Of course, love may conquer all, but not without severe tests. Let’s go to the playground where the children are playing in the sandpit or being pushed on the tire swing. Look how the parents are acting out their own little narcissistic dramas. The new man who looks after his kids during the day seems immensely attractive to the woman who is trying to recover her sense of femininity, in the wake of childbirth, and feels her contribution to the family is under appreciated by her career-obsessed partner, whom she hardly sees anyway save for weekends. Here is a guy who really appreciates what she does and can take a load off of her, even if, perhaps, he is not the kind of man she thought she would be inclined to marry. And for the man, here is a woman who really appreciates what he does; not to mention the simple fact that hanging out in the playground leaves plenty of time for chat, far more chat than is possible with one’s own partner or spouse. And let us not forget the protocols of care-giving, with constant transitions between playgrounds and apartments. Are the play-dates for the kids or for the adults?

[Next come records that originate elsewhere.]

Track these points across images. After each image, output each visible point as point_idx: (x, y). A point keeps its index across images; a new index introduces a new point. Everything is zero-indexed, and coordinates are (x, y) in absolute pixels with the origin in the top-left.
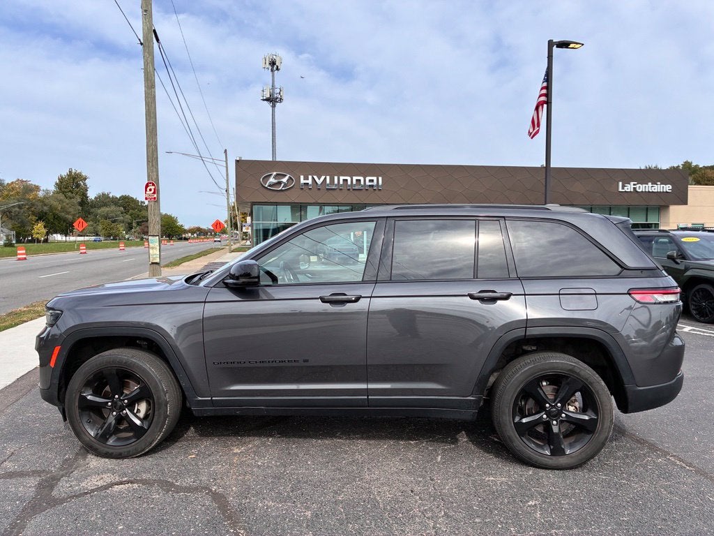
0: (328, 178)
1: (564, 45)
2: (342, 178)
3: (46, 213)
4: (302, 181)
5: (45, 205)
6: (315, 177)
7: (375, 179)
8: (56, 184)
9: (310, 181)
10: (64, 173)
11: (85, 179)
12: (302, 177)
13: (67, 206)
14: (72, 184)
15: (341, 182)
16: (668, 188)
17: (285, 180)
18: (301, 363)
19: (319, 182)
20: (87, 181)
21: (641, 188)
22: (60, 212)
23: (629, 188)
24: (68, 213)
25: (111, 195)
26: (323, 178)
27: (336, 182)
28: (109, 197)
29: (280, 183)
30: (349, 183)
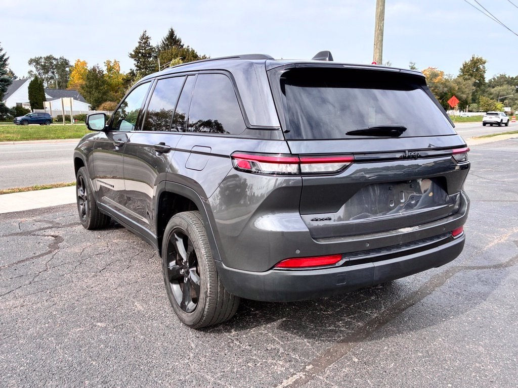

This may all seem rather dark news for the couple with children, but in fact it can be a good thing. After all, if these supposed adults do not simply act out upon their narcissistic impulses, the strokes provided to the ego in the playground help in recovering adult autonomy from the sufferance of children, which is essential to the survival of any relationship.


Sue feels too hot her legs are like lead
The kids they are screaming inside her head
Take her outside she’ll get some air
The kids they will play there without a care

Maybe she’ll get to chat with Jack
He’s got time on his hands since he got the sack
He’s good with his kids they’re rarely alone
He plays with hers too as if they’re his own

A little __ in the park, a little __ in the park
A little __ in the park, a kiss, a kiss in the park

Dressing the kids, no easy matter
But Jack will be there easing the hassle
They talk of the city, going out at night
They talk of the Winter, the color of light

They were just getting close when Dan came to sit
When Dan went away Jack found her lips
The kiss was not gentle it was not discreet
And when it was over they parted ten feet

A little __ in the park, a little __ in the park
A little __ in the park, a kiss, a kiss in the park

This was a playground, there were those looks
Now Dan he had fallen and broken his foot
Just two grown ups trying to be lovers
But there’d be no rolling under the covers

So Sue she retreated to her home ground
And since Jack’s got a job he’s no longer around


From → Thaumatropemusic

  1. Geoff permalink

    Great musical intro. and the song really keeps the attention – maybe cos there’s a strong storyline. geoff

  2. David Barratt permalink

    Great narrative . One of my favorites.